Kukich calls the years between 1997 and 2001 his “Dark Period.” He drank too much. He became hooked on pain pills, which gave way to heroin, first to smoke and then to inject. “I don’t have any veins left,” he said, extending his arms.
The buzz surrounding the Franklin Guitar Co. had produced orders. Way too many orders.
“I wound up with three years’ worth of orders stacked up,” he said. “They were based on three people working, but it was just me. The phone would be ringing all day with ‘Where the fuck’s my guitar?’ It got to where I’d hear the phone ring and I’d feel the muscles in my back tense up. I stopped answering the phone. To this day I don’t talk to many people on the phone.”
His mother passed away during this time. Kukich was a mess. There was even a rumor floating around for a while that he had died. Kukich thinks he knows who started the rumor—a guy who thought it would increase the value of the Franklins he was selling.

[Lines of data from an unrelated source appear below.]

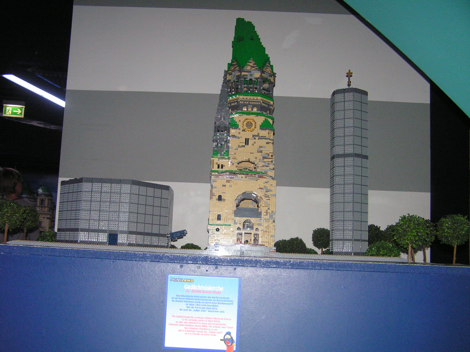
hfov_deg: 49.0
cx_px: 235
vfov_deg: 37.7
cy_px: 176
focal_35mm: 38
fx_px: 516
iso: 200
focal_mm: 6.3
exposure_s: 1/40
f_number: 2.8
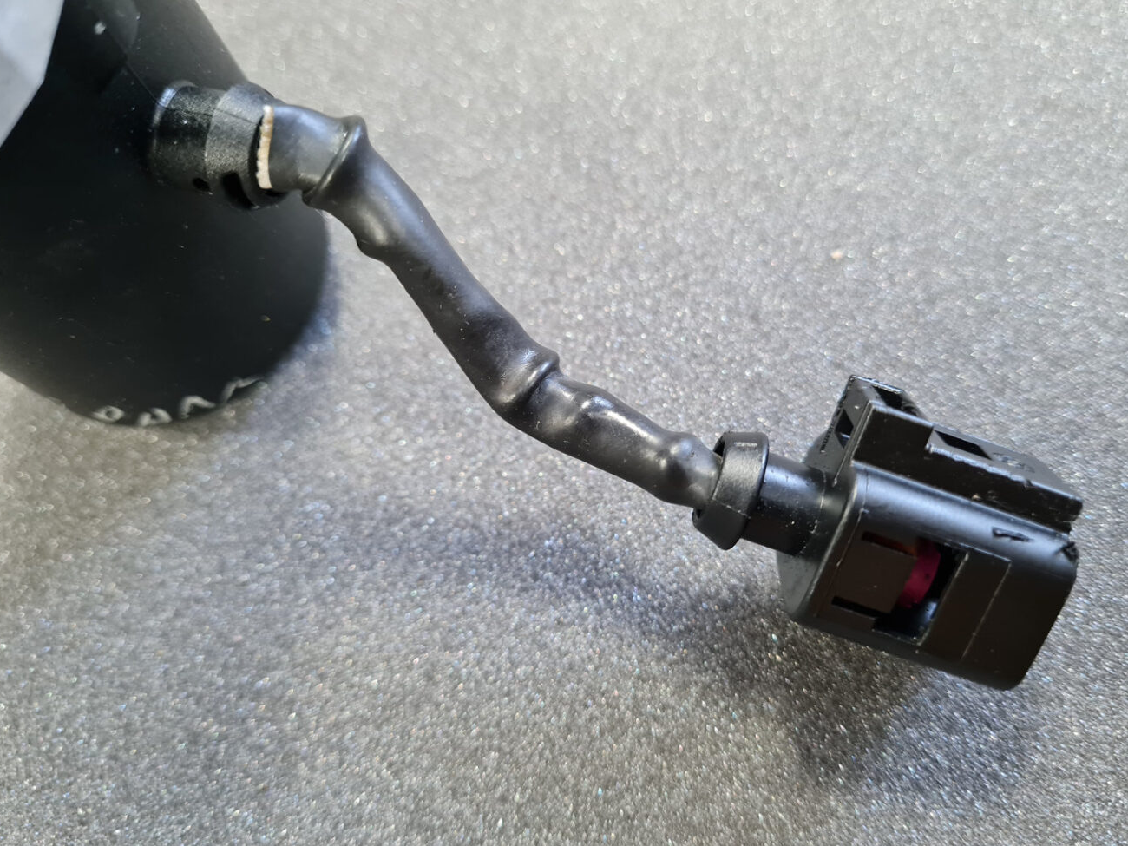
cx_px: 587
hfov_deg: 63.4
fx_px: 912
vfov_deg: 49.7
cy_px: 421
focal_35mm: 28
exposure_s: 1/50
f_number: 1.8
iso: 500
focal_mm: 5.4
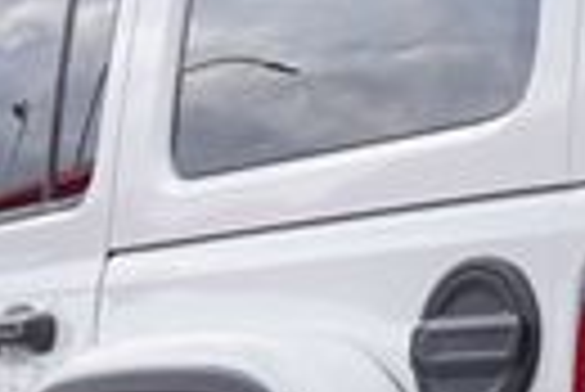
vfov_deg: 11.2
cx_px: 495
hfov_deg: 17.1
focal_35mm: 118
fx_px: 1920
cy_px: 590
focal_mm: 16
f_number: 7.1
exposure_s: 1/100
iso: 100
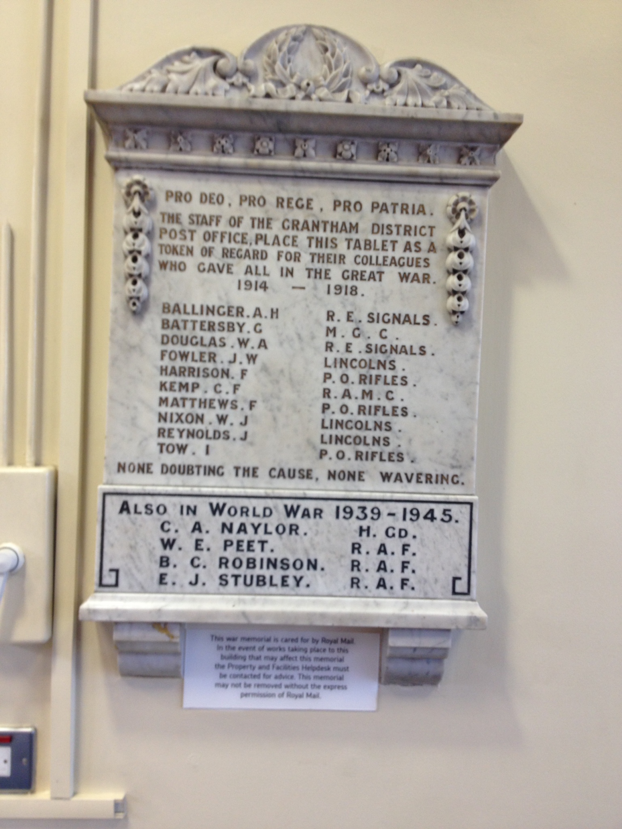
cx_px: 311
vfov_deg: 52.6
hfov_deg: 40.7
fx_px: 839
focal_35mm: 35
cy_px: 414
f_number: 2.4
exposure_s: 1/20
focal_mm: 4.28
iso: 64
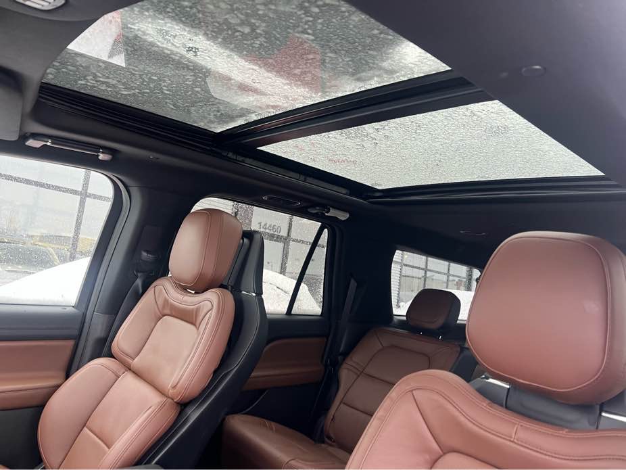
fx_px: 470
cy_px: 235
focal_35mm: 26
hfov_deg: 67.3
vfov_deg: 53.1
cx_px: 313
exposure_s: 1/97
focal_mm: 5.7
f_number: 1.5
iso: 125
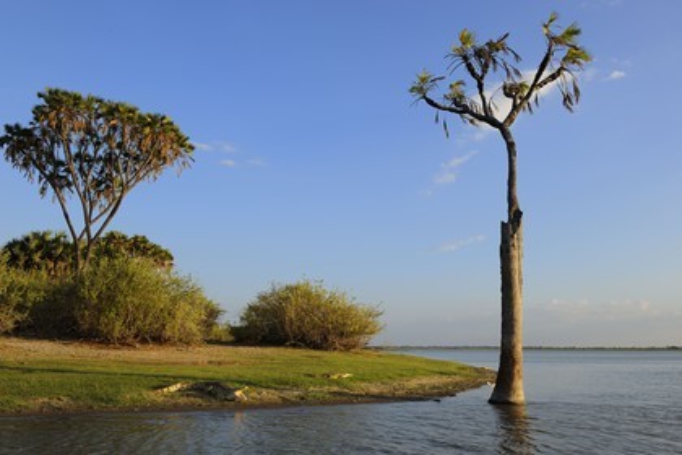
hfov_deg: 63.7
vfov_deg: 45.0
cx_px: 341
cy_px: 228
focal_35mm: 29
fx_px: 549
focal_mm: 29
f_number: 9
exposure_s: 1/160
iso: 200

Finally, Kukich bottomed out. He decided to kick his heroin habit the hard way.
“Jeanne stayed on the third floor,” he said. “I stayed on the second floor, unbelievably sick.” Kukich said his weight dropped to 135 pounds. Vomiting. Diarrhea. The shakes. It was a horror show. Kukich said he spent some time in rehab and came out committed to staying clean and continuing to build the best guitars he possibly can.
Gospel guitarist El McMeen is a believer.

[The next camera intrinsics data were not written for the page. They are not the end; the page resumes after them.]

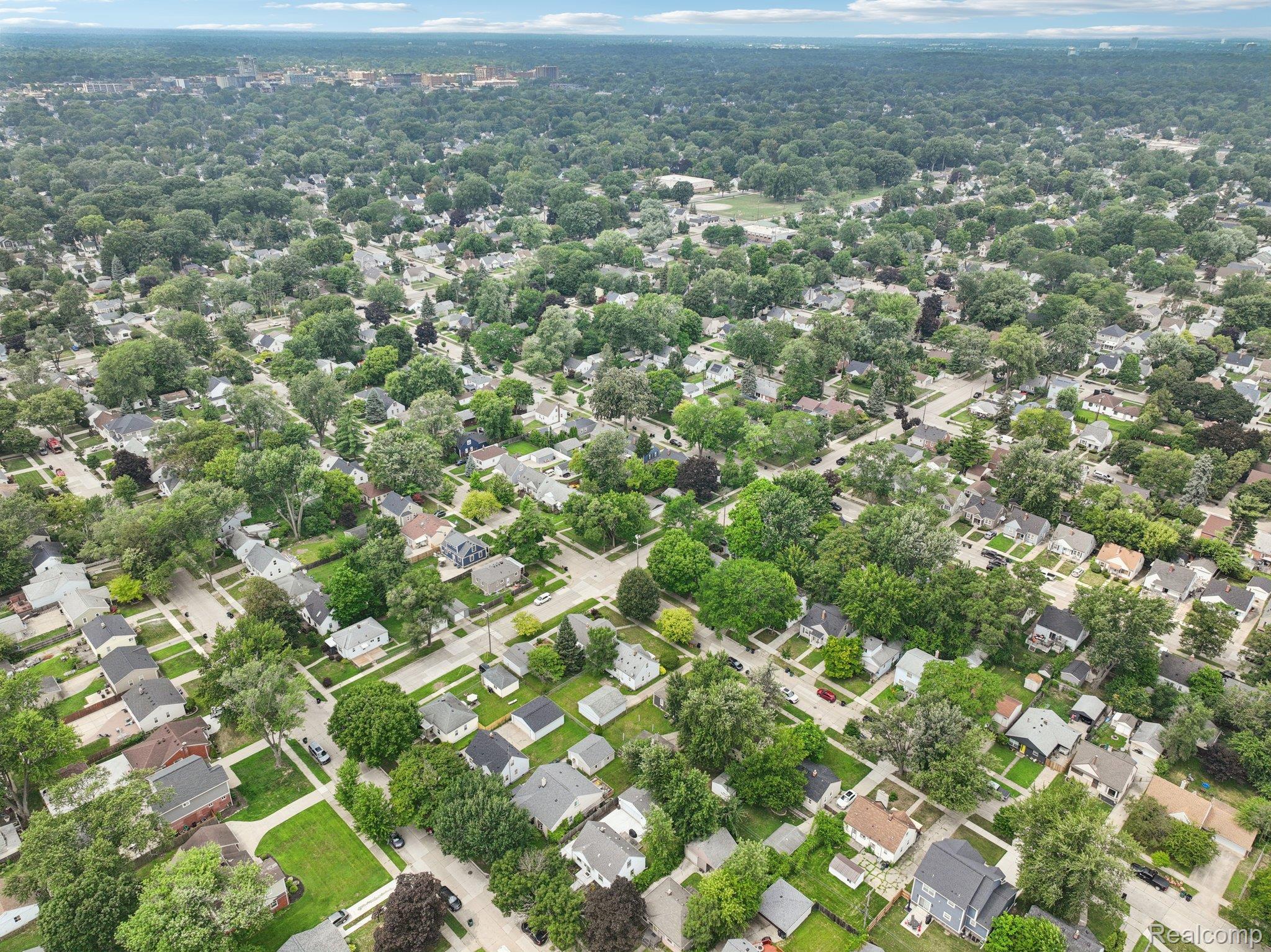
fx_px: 881
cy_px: 476
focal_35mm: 24
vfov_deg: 56.8
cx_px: 636
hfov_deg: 71.6
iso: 100
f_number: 2.8
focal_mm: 12.29
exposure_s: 1/800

“There are terrestrial instruments and celestial instruments,” said the noted fingerstyle artist. McMeen described a terrestrial instrument as bolder, like a grand piano. Franklins, he contends, fall more into an ethereal realm with more “sustain” and “sparkle.”
McMeen figures he has owned maybe eight Franklins over the years, including a signature model Kukich made with koa back and sides. It’s a “sound that Nick captures,” he added. “They are very, very special.” But, of course, Kukich would be the last person you’d ask to rate his Franklins vs. the many other great guitar builders.

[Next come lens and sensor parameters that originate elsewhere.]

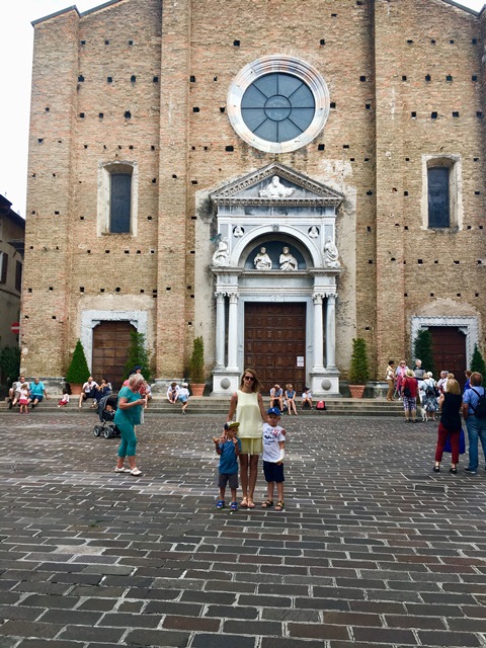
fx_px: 543
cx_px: 243
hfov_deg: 48.2
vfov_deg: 61.7
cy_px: 324
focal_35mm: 29
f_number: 2.2
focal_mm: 4.15
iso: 25
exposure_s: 1/174
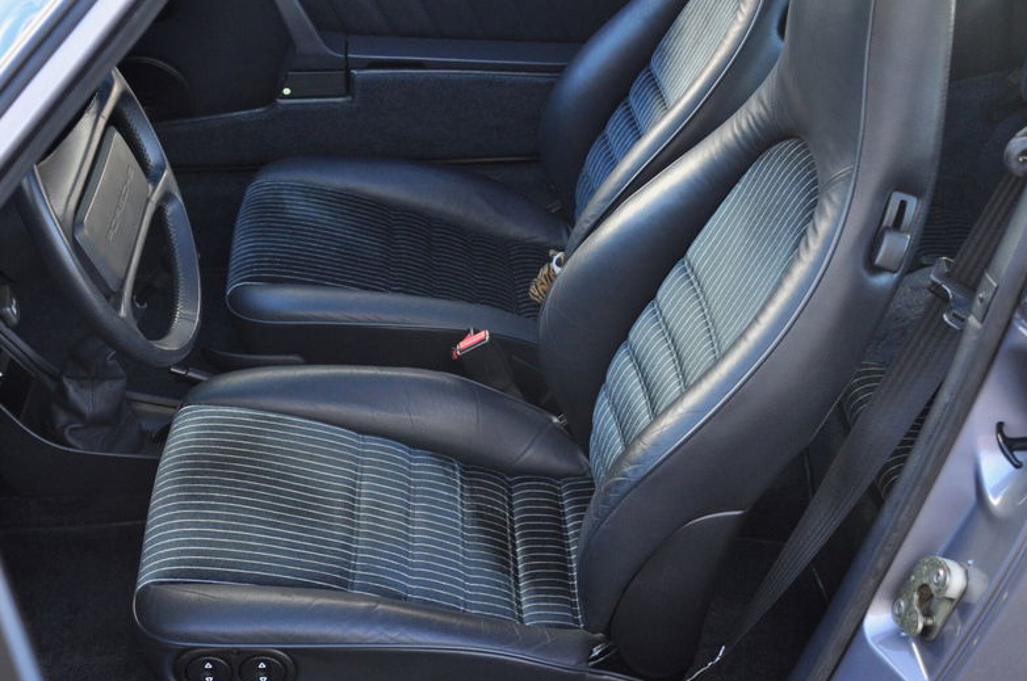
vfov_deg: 24.5
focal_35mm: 55
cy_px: 324
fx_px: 1567
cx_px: 483
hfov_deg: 36.3
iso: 500
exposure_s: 1/80
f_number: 4.5
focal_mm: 28
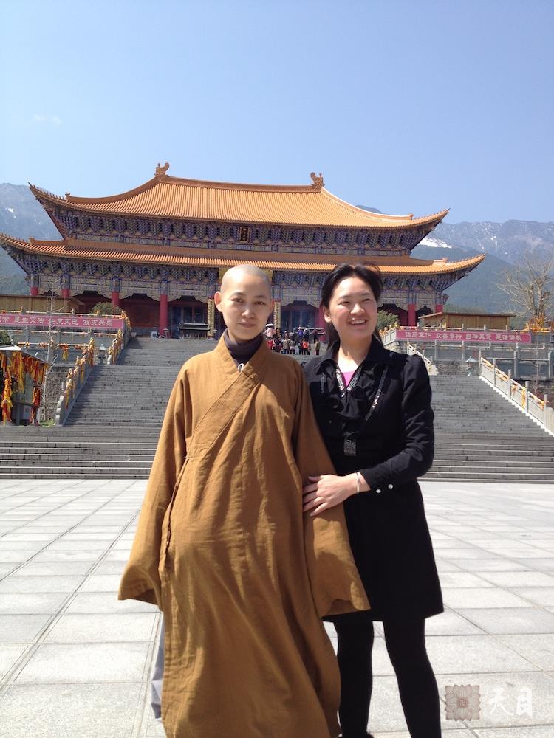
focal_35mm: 35
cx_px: 277
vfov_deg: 52.6
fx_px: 747
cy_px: 369
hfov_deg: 40.7
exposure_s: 1/1104
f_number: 2.4
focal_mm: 4.28
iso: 64
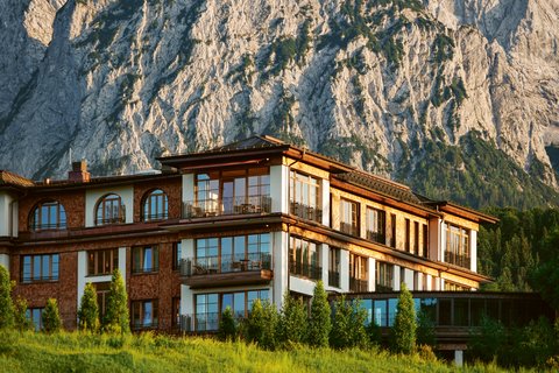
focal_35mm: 163
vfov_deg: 8.4
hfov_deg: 12.6
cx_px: 280
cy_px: 186
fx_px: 2531
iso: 250
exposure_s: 1/200
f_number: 6.3
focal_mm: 163
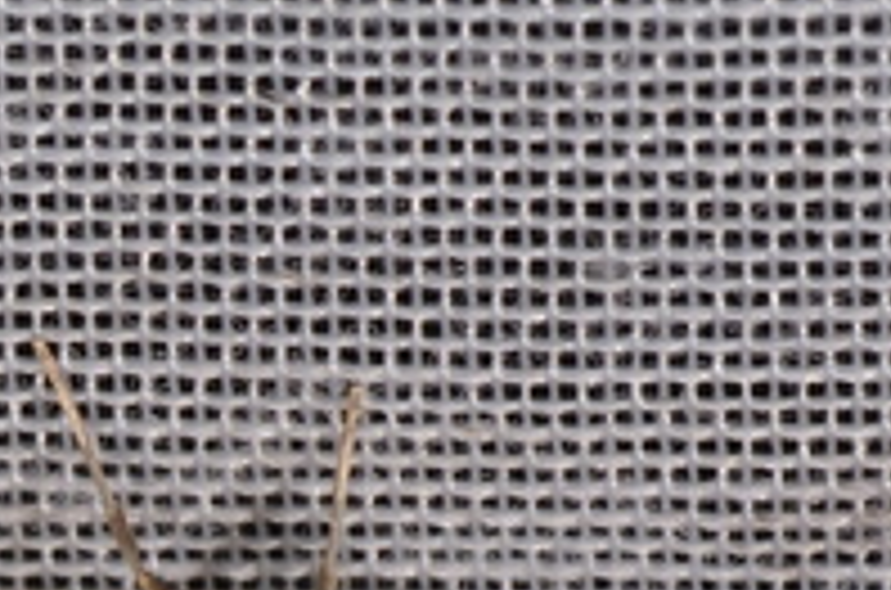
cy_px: 968
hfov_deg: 4.1
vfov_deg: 2.7
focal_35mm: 509
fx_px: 12567
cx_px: 230
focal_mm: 85
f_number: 22
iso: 100
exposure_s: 1/60
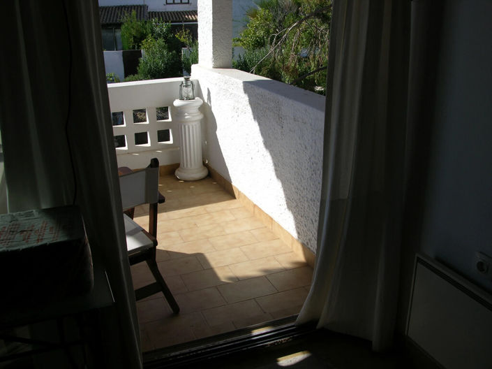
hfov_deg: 52.6
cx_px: 246
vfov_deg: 40.7
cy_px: 184
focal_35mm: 35
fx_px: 497
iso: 50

“I don’t play anybody else’s guitars,” he said. “That way I can’t talk about them.”
That remark encapsulates Kukich’s insulated, almost monastic approach to his art. He works mainly alone, usually from 8 p.m. to dawn. Day in. Day out. One guitar at a time. Mainly OMs, but other models, too, as the orders roll in. The Prairie State, for example, is an OM with two inches added to the lower bout in tribute to the large guitars made by the Larson Brothers in the 1930s. Plus, the occasional dreadnaught.
“I still love doing it,” he said. “I can work by myself. I can work or not work. No bosses. I haven’t learned it all yet, but it’s still my passion.”
Before I leave, I have to ask. What would it take today to remake #357, my OM5?
Kukich smiled. He said he wouldn’t touch it for less than $19,000. Good thing my ma isn’t around to hear that.